When a solution is submitted, we use axe-core to run an automated audit of your code.

This picks out common accessibility issues like not using semantic HTML and not having proper heading hierarchies, among others.

This automated audit is fairly surface level, so we encourage to you review the project and code in more detail with accessibility best practices in mind.

How does the CSS report work?

When a solution is submitted, we use stylelint to run an automated check on the CSS code.

We've added some of our own linting rules based on recommended best practices.
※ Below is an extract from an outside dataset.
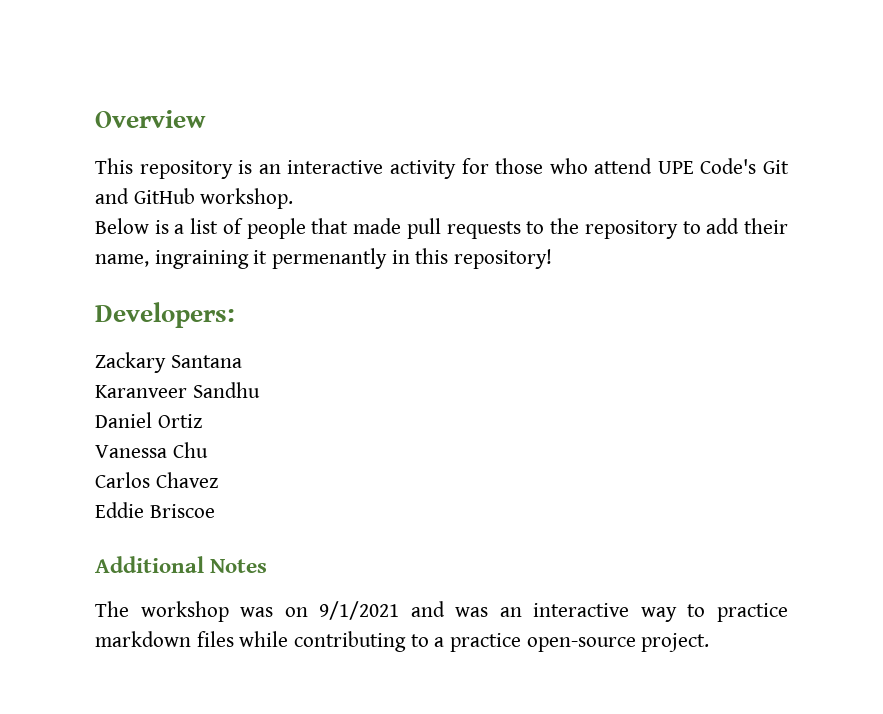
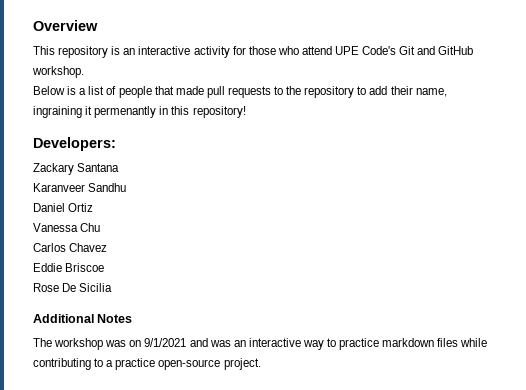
(215, 511) none -> [33,283,113,292] // Rose De Sicilia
These rules are prefixed with frontend-mentor/ which you'll see at the top of each issue in the report.

The report will audit all CSS, SCSS and Less files in your repository.

How does the HTML validation report work?

When a solution is submitted, we use html-validate to run an automated check on the HTML code.

The report picks out common HTML issues such as not using headings within section elements and incorrect nesting of elements, among others.

Note that the report can pick up “invalid” attributes, which some frameworks automatically add to the HTML. These attributes are crucial for how the frameworks function, although they’re technically not valid HTML. As such, some projects can show up with many HTML validation errors, which are benign and are a necessary part of the framework.

How does the JavaScript validation report work?

When a solution is submitted, we use eslint to run an automated check on the JavaScript code.

The report picks out common JavaScript issues such as not using semicolons and using var instead of let or const, among others.

The report will audit all JS and JSX files in your repository. We currently do not support Typescript or other frontend frameworks.